I guess I need an expert that is familiar with NYS tax audit processes.

Thanks, Paul
Expert:  Mic replied 9 years ago.

Hello Paul,

I will opt out so that another expert may be able to answer that question.


Expert:  Wendy Reed replied 9 years ago.


What Michelle has told you so far regarding NYS income tax is correct. The state deems your income as "New York Source" income because your business or trade originates from the state. You have not mentioned if you are an employee or self-employed, if self-employed, you may be able to allocate based on volume. If an employee, then it is most likely that the state will insist on taxing entire income as NY source income.

You may wish to view this article, this was a recent case that established NY's "authority" to collect tax on income from a person who did most of his work in Tennessee. I believe that your case is similar.

If after reading this article and instructions in NY non-resident form on pages 19 and 55 that address this issue, you are still in disagreement with the assessment of tax on your entire income, then you should hire a tax professional to assist you in organizing your argument.

Keep in mind, you can apply for a PA credit for tax paid to other jurisdiction for taxes paid to NY.

Customer: replied 9 years ago.
Yes I did already see that case and have read the tax form. That is a teleworker case which is not the same as me.

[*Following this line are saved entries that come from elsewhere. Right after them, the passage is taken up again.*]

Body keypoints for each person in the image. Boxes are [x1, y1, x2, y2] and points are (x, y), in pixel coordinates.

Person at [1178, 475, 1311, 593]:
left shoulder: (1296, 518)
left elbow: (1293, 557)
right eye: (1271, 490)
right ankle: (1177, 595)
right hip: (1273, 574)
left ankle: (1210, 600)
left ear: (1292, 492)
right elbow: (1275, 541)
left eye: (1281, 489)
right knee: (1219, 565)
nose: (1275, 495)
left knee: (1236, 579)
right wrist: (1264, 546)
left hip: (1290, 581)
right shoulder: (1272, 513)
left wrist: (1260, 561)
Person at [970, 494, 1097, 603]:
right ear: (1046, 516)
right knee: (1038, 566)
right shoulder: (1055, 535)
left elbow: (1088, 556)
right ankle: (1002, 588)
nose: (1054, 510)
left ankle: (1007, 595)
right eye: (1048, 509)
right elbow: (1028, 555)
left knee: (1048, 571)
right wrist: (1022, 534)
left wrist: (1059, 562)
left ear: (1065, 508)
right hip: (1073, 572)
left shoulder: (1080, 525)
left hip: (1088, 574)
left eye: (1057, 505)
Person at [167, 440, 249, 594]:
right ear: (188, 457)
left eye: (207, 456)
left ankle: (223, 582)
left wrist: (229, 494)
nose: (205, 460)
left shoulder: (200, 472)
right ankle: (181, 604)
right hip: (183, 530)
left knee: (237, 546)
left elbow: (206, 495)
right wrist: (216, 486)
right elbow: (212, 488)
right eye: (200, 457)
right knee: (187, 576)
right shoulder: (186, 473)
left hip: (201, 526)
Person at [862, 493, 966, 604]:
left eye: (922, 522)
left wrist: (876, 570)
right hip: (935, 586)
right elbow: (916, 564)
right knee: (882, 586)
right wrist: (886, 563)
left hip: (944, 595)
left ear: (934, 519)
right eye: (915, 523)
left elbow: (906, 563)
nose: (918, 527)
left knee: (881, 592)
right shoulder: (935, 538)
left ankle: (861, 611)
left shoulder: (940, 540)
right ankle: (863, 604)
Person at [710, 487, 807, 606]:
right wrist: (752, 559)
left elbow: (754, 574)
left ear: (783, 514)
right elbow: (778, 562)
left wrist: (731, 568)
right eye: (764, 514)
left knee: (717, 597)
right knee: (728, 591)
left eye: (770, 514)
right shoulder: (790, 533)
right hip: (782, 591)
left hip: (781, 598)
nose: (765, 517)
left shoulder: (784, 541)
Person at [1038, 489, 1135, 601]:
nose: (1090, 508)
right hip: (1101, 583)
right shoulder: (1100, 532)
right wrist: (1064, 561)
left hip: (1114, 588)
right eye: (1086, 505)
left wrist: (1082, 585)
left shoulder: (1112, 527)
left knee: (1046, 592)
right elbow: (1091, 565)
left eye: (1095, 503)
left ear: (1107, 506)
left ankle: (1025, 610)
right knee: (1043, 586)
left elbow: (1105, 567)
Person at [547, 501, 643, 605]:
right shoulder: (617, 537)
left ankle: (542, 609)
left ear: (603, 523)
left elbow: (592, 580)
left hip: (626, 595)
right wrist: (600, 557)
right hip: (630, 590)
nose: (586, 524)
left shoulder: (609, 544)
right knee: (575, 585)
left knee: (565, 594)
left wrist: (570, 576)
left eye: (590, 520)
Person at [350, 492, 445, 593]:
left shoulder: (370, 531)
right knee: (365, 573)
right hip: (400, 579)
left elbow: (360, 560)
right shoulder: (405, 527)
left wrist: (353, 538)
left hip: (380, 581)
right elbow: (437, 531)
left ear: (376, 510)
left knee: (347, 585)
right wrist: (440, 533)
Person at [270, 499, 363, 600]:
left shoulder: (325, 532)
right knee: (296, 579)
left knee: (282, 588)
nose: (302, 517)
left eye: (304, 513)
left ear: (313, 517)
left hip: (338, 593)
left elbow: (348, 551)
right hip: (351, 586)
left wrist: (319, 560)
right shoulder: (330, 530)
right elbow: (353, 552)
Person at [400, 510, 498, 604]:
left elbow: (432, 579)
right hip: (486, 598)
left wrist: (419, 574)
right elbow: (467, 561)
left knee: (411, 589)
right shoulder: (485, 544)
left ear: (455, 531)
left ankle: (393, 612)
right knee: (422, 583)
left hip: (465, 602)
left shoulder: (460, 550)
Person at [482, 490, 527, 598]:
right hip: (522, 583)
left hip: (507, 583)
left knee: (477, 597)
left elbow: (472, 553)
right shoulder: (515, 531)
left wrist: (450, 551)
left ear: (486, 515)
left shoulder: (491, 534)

I worked for a Delaware incorporated company with corporate headquarters in Georgia with a branch office in NY. This company employed me as a management consultant and as part of that job I worked at clients and solicited clients in locations in the US, Canada, and Europe. This is not a teleworker situation where not being in the office was a convenience --- my work was in other places. The non resident tax form supports that I only owe tax for the days I was in NY (or working at home for convenience)--- I am not disputing this or even asking about this now.

They sent me a 40K bill, I contested it, they asked me how many days I was in NY, I said 6, they don't accept that answer so now we are going to conciliation and/or trial and I guess I am gonna have to prove where I was every work day for 2004 or they will assume it was NY.

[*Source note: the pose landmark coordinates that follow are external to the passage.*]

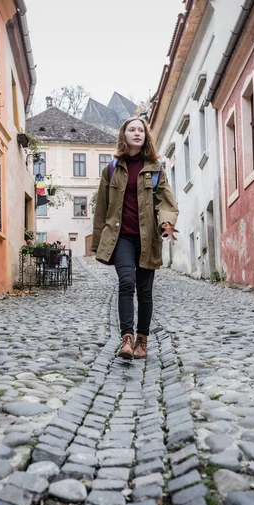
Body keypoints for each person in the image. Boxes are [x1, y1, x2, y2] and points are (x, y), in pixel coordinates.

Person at [92, 117, 179, 360]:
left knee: (145, 291)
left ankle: (142, 340)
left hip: (148, 236)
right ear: (124, 135)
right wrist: (98, 241)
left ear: (146, 136)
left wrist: (166, 221)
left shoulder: (156, 168)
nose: (137, 133)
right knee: (127, 282)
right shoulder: (111, 170)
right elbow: (101, 208)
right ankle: (126, 339)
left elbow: (167, 201)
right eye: (132, 130)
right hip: (121, 237)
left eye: (141, 130)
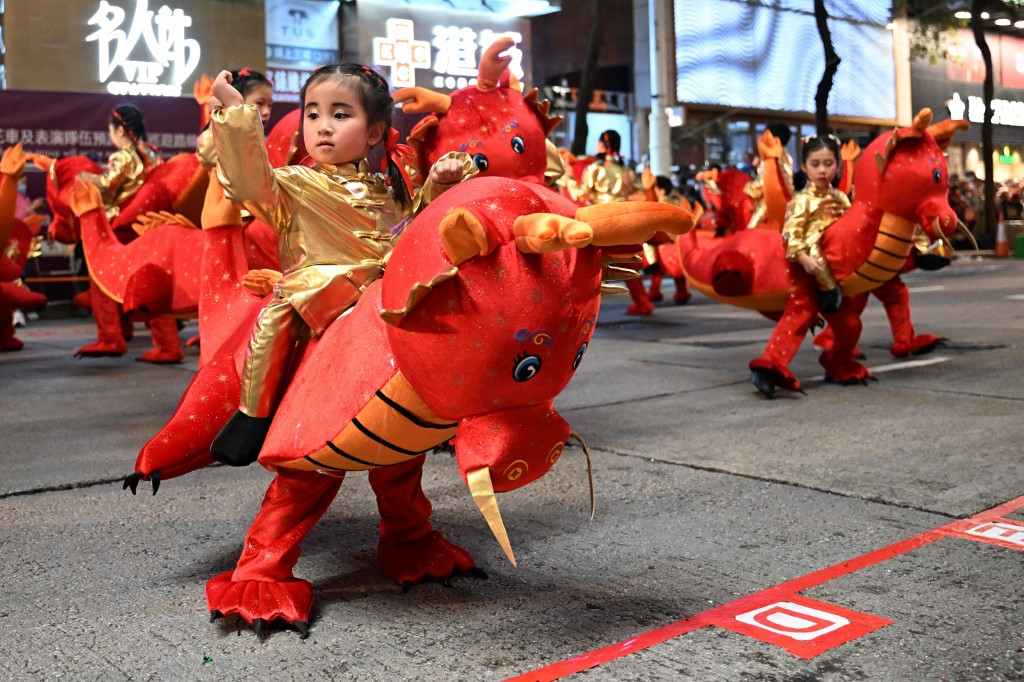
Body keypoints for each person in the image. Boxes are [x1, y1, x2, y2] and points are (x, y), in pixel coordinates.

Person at [208, 64, 464, 466]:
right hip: (321, 296)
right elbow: (245, 183)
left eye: (340, 115)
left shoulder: (390, 188)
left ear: (375, 132)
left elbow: (416, 230)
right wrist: (237, 114)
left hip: (386, 294)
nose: (323, 126)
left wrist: (439, 186)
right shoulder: (292, 183)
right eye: (313, 114)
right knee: (278, 313)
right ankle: (252, 415)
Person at [782, 135, 849, 313]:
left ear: (837, 165)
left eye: (828, 164)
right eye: (815, 164)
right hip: (813, 253)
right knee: (814, 248)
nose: (822, 170)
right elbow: (791, 233)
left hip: (842, 252)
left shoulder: (841, 197)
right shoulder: (802, 200)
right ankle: (828, 290)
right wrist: (803, 258)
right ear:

I am asking about what the audit process is going to be like and what to expect.

I can not go back to Pa and ask for money back because I have not yet paid anything to NY. Assuming Pa would agree that the money is NY's and not their's I still have an issue cause the deadline for filing an ammended Pa return is this April and I will not be done with NY by then. So I am at about 20k paid to Pa already in income tax and NY wants that 20K plus an additional 20K in interest and penalties that they managed to assess before even telling me they thought they had a claim.

If someone on here has expereince with the NY audit process, conciliation conferences, audits etc then I welcome that input. This is the type of input I have been unable to find on-line (unlike the tax forms and related court opinions).

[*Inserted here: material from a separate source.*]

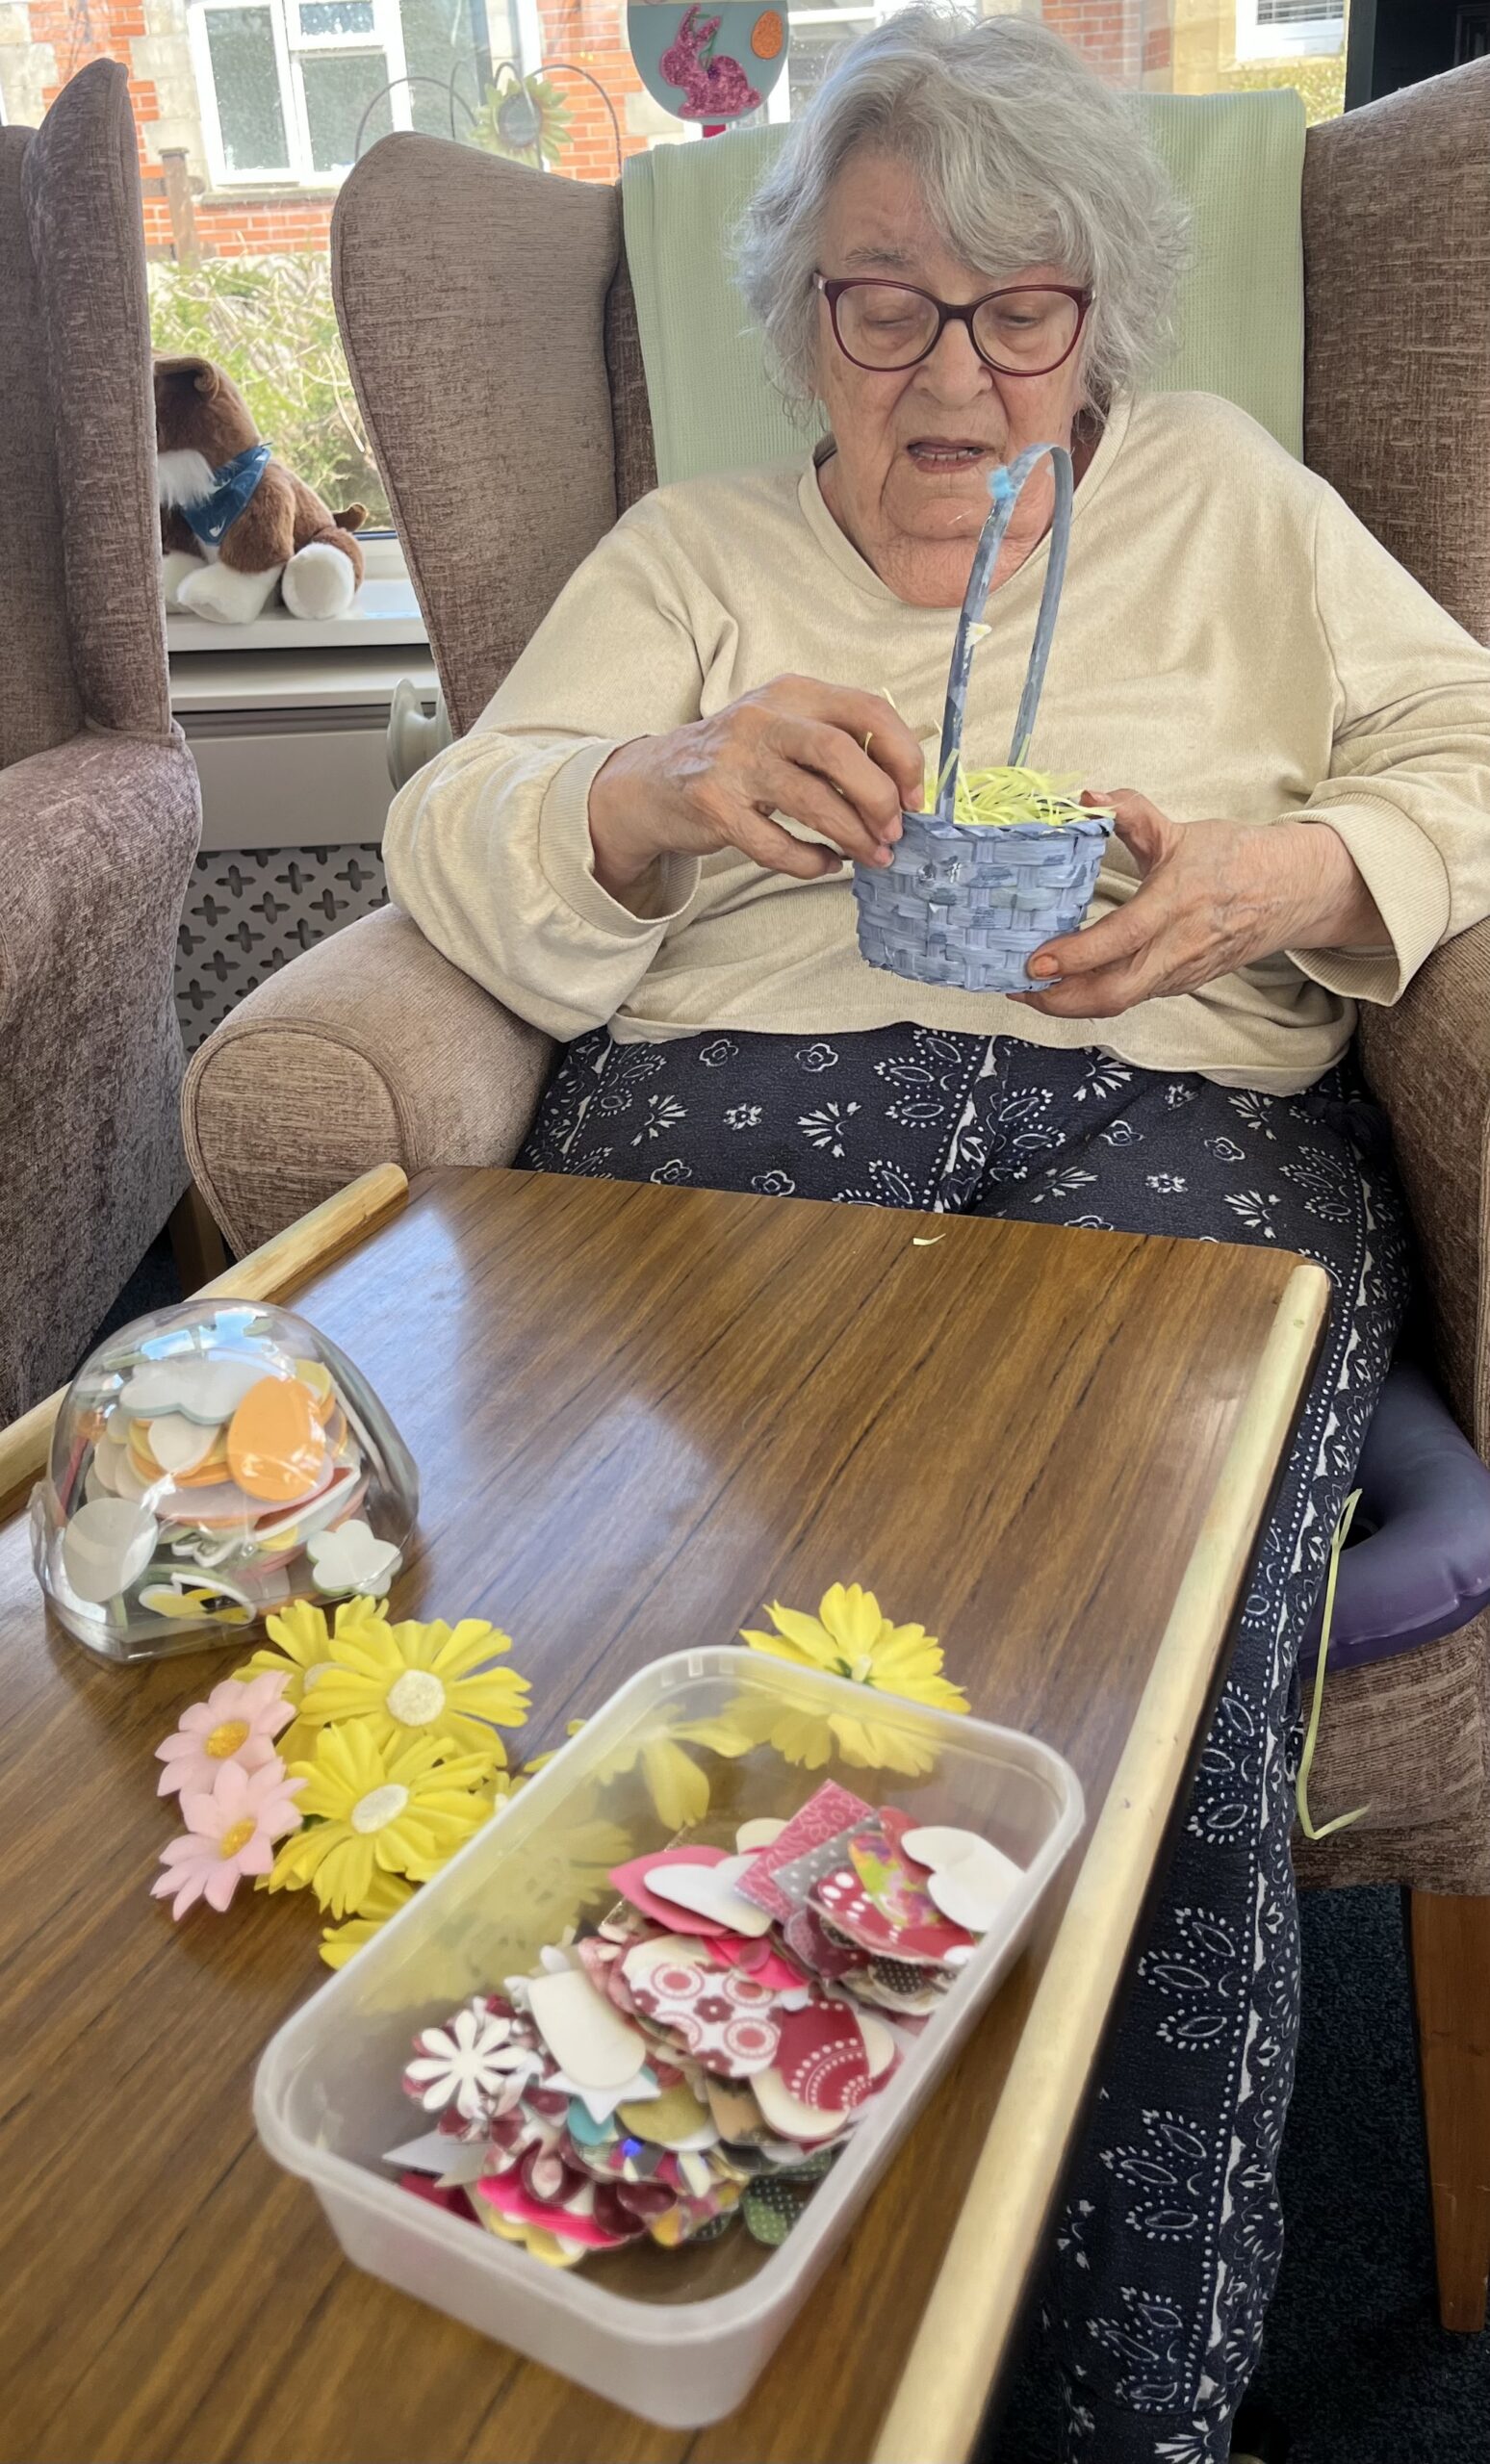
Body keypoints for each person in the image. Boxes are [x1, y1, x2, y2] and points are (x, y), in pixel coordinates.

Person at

I am not sure if this forum can get me this info or not --- just thought I would try.
Expert:  Wendy Reed replied 9 years ago.

I'm sorry we cannot be of more assistance to you. I have not personally been involved in NY audit process, but from what I have seen others go through, I agree that NY's attempts at collection are adversarial and difficult. With money like that at stake, I would definitely hire an experienced party to represent you.

You may also wish to contact PA department of revenue and see if there is a procedure or a way to ask for special permission to extend the 3 year limitation on refunds. You definitely have a basis for this. If not, you may amend your 2004 PA form now with the presumption that you are due a refund based on credit for tax paid to another jurisdication because of taxes due to NY.